For the past nine years, right-wing Dutch MP Geert Wilders has needed 24-hour police protection wherever he has travelled because the anti-Islam campaigner says he is never safe to walk the streets alone.
After flying into Perth on Wednesday, where he'd been forced to cancel a press conference and speaking engagement after a hotel scrubbed his booking, Mr Wilders said he had to have heavy security around him at all times.
He was dogged by people who wanted to kill him, which was hard on his family because they were not free, he said.
"I lost my own freedom. I haven't been able to walk alone on any street in the world for almost nine years," Mr Wilders told Fairfax Radio.
"But still, I know why I am doing it. I know that it needs to be done."
In 2002, during the Dutch election campaign, anti-Islam politician Pym Fortuyn was assassinated by a man who said he wanted to stop him scapegoating Muslims.
Mr Wilders, who says he is agnostic but ascribes to Judeo-Christian values, claims he does not have anything against Muslim people.

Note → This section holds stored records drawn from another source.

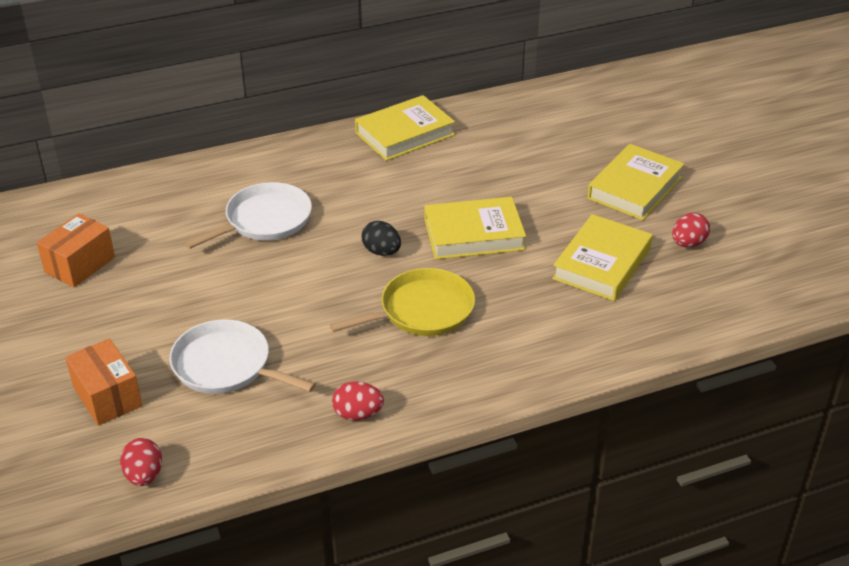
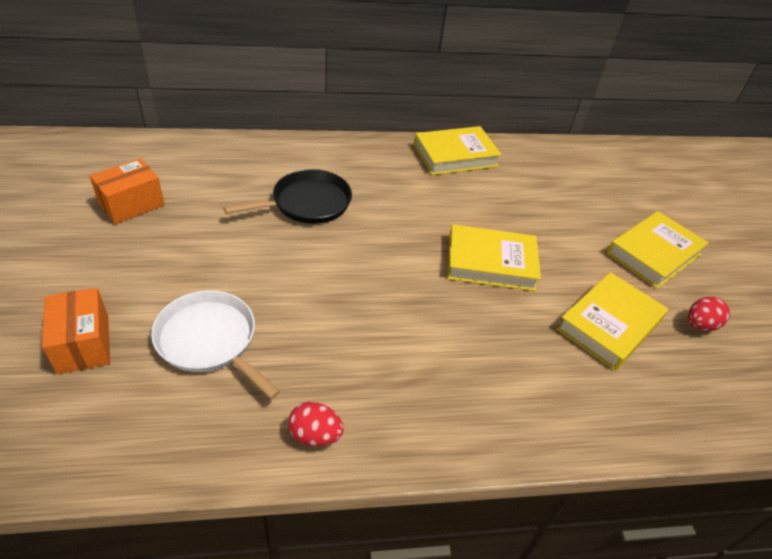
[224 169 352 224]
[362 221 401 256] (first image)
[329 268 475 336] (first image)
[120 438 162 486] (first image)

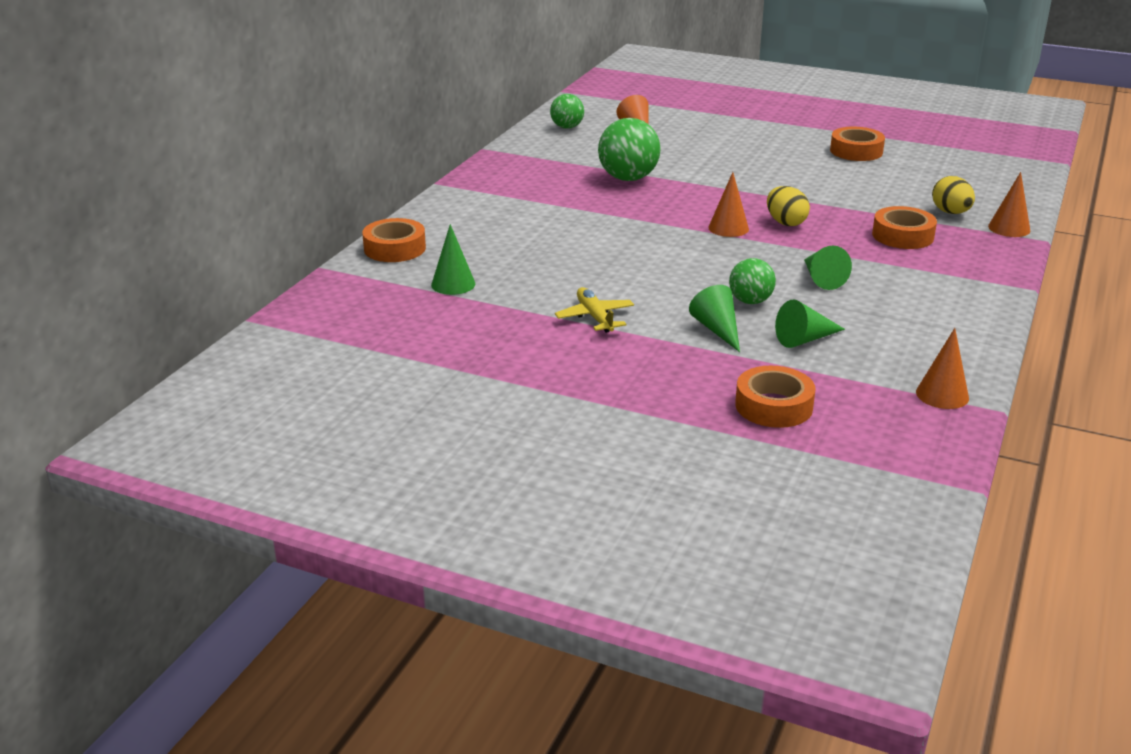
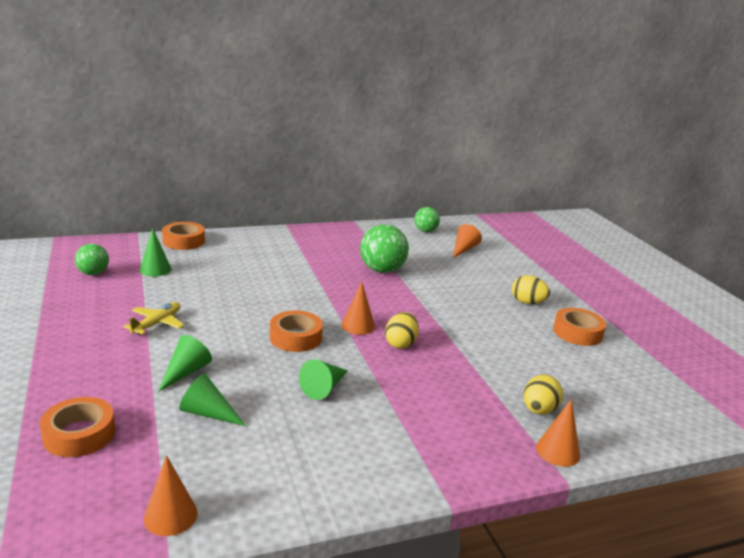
[270 311 323 352]
[75 244 109 275]
[512 275 550 304]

But he's against extreme Islam, he says, which has a "totalitarian ideology" like communism and fascism.
"I feel that we should stop it from coming to our free societies because Islam and freedom are incompatible," he said.
The controversial politician, who wants a ban on Islamic immigration, received a standing ovation on Tuesday in Melbourne, where up to 300 people dodged a large group of rowdy protesters to hear the first speech in his Australian tour.
Mr Wilders said it was "very sad" he could not find a venue willing to host him in WA after Premier Colin Barnett said he would not be allowed in any state government building.
"It's sad that I was not welcome in his state," Mr Wilders told Fairfax Radio.
He said in a democratic society like Australia, he should be able to express his opinions freely.
"Let's be happy we live in a democracy," he said.
"If people don't like my message then they should advocate their own message."
His next speaking engagement in Sydney on Friday is still planned to go ahead, event organisers Q Society of Australia told AAP.